== Given data ==

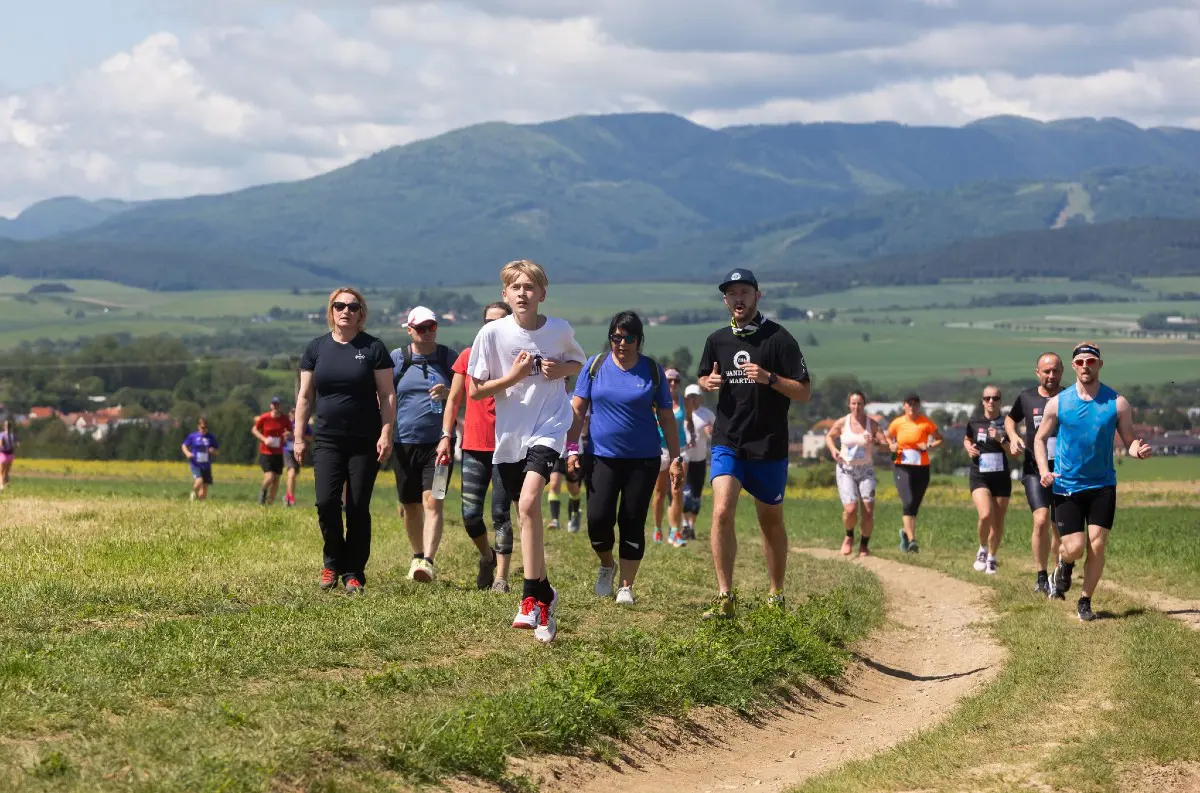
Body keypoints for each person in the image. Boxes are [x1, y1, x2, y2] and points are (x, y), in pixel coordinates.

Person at [468, 260, 586, 643]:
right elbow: (475, 390)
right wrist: (514, 378)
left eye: (530, 287)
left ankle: (528, 598)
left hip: (550, 426)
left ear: (542, 294)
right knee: (526, 514)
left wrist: (560, 370)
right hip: (510, 436)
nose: (523, 293)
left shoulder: (559, 330)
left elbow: (578, 363)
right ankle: (544, 592)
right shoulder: (492, 334)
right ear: (505, 294)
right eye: (515, 287)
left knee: (529, 501)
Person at [697, 268, 811, 620]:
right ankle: (725, 596)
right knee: (720, 511)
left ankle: (776, 593)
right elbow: (703, 375)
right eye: (732, 294)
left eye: (745, 292)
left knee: (770, 520)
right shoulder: (717, 340)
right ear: (725, 300)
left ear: (757, 296)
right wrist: (708, 381)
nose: (738, 299)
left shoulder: (779, 339)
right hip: (728, 440)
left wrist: (771, 378)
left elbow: (804, 391)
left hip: (769, 445)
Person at [566, 311, 684, 605]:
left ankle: (626, 586)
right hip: (600, 457)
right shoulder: (595, 366)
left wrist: (677, 457)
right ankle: (607, 564)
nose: (622, 343)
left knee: (632, 520)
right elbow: (578, 409)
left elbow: (667, 418)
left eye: (629, 337)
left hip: (643, 459)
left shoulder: (652, 371)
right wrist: (570, 449)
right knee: (597, 520)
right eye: (616, 337)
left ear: (639, 340)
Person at [1035, 342, 1152, 621]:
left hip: (1102, 485)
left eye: (1090, 361)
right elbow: (1039, 439)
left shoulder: (1117, 403)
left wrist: (1137, 450)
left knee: (1097, 544)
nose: (1085, 366)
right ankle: (1064, 564)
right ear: (1073, 367)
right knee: (1074, 547)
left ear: (1099, 365)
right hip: (1067, 486)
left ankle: (1085, 601)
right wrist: (1043, 470)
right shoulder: (1058, 403)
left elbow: (1128, 439)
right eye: (1080, 362)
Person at [294, 287, 395, 595]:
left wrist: (386, 432)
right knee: (326, 502)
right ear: (332, 310)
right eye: (340, 306)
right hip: (326, 439)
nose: (346, 311)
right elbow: (304, 396)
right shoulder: (316, 348)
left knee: (357, 506)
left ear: (360, 313)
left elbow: (388, 394)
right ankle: (332, 563)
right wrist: (299, 437)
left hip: (364, 440)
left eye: (353, 306)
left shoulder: (374, 347)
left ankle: (354, 571)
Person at [438, 301, 515, 592]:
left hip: (507, 447)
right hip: (473, 445)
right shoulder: (469, 356)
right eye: (487, 322)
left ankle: (502, 579)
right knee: (470, 515)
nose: (491, 328)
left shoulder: (517, 360)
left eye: (498, 322)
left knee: (500, 514)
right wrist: (446, 436)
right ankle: (487, 556)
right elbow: (454, 399)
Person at [390, 306, 455, 583]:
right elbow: (384, 394)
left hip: (438, 443)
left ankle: (427, 561)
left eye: (431, 327)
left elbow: (466, 395)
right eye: (420, 328)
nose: (427, 333)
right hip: (403, 441)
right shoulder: (398, 359)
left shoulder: (447, 358)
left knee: (433, 501)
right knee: (410, 504)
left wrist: (449, 391)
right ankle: (416, 554)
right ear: (409, 330)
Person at [1005, 353, 1065, 596]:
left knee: (1058, 526)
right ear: (1037, 373)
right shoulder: (1026, 397)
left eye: (1055, 371)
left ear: (1062, 371)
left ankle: (1058, 573)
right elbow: (1010, 420)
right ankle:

===

• _Task prompt_: Set down all entries above again, exactly, without images.

• _Exercise response_:
Body keypoints for each person in the image. Boxes are [x1, y1, x2, y2] and points are (x, y), in pixel coordinates.

Person at [468, 260, 586, 643]:
right elbow: (475, 390)
right wrist: (514, 378)
left eye: (530, 287)
left ankle: (528, 598)
left hip: (550, 426)
left ear: (542, 294)
right knee: (526, 514)
left wrist: (560, 370)
right hip: (510, 436)
nose: (523, 293)
left shoulder: (559, 330)
left elbow: (578, 363)
right ankle: (544, 592)
right shoulder: (492, 334)
right ear: (505, 294)
right eye: (515, 287)
left knee: (529, 501)
Person at [697, 268, 811, 620]:
right ankle: (725, 596)
right knee: (720, 511)
left ankle: (776, 593)
right elbow: (703, 375)
right eye: (732, 294)
left eye: (745, 292)
left knee: (770, 520)
right shoulder: (717, 340)
right ear: (725, 300)
left ear: (757, 296)
right wrist: (708, 381)
nose: (738, 299)
left shoulder: (779, 339)
right hip: (728, 440)
left wrist: (771, 378)
left elbow: (804, 391)
left hip: (769, 445)
Person at [566, 311, 684, 605]:
left ankle: (626, 586)
right hip: (600, 457)
right shoulder: (595, 366)
left wrist: (677, 457)
right ankle: (607, 564)
nose: (622, 343)
left knee: (632, 520)
right elbow: (578, 409)
left elbow: (667, 418)
left eye: (629, 337)
left hip: (643, 459)
left shoulder: (652, 371)
right wrist: (570, 449)
right knee: (597, 520)
right eye: (616, 337)
left ear: (639, 340)
Person at [1035, 342, 1152, 621]:
left hip: (1102, 485)
left eye: (1090, 361)
right elbow: (1039, 439)
left shoulder: (1117, 403)
left wrist: (1137, 450)
left knee: (1097, 544)
nose: (1085, 366)
right ankle: (1064, 564)
right ear: (1073, 367)
right knee: (1074, 547)
left ear: (1099, 365)
right hip: (1067, 486)
left ankle: (1085, 601)
right wrist: (1043, 470)
right shoulder: (1058, 403)
left elbow: (1128, 439)
right eye: (1080, 362)
Person at [294, 287, 395, 595]:
left wrist: (386, 432)
right knee: (326, 502)
right ear: (332, 310)
right eye: (340, 306)
right hip: (326, 439)
nose: (346, 311)
right elbow: (304, 396)
right shoulder: (316, 348)
left knee: (357, 506)
left ear: (360, 313)
left elbow: (388, 394)
right ankle: (332, 563)
right wrist: (299, 437)
left hip: (364, 440)
left eye: (353, 306)
left shoulder: (374, 347)
left ankle: (354, 571)
Person at [438, 301, 515, 592]:
left hip: (507, 447)
right hip: (473, 445)
right shoulder: (469, 356)
right eye: (487, 322)
left ankle: (502, 579)
right knee: (470, 515)
nose: (491, 328)
left shoulder: (517, 360)
left eye: (498, 322)
left knee: (500, 514)
right wrist: (446, 436)
right ankle: (487, 556)
right elbow: (454, 399)
Person at [390, 306, 455, 583]:
right elbow: (384, 394)
left hip: (438, 443)
left ankle: (427, 561)
left eye: (431, 327)
left elbow: (466, 395)
right eye: (420, 328)
nose: (427, 333)
right hip: (403, 441)
right shoulder: (398, 359)
left shoulder: (447, 358)
left knee: (433, 501)
right knee: (410, 504)
left wrist: (449, 391)
right ankle: (416, 554)
right ear: (409, 330)
Person at [1005, 353, 1065, 596]:
left knee: (1058, 526)
right ear: (1037, 373)
right shoulder: (1026, 397)
left eye: (1055, 371)
left ear: (1062, 371)
left ankle: (1058, 573)
right elbow: (1010, 420)
right ankle:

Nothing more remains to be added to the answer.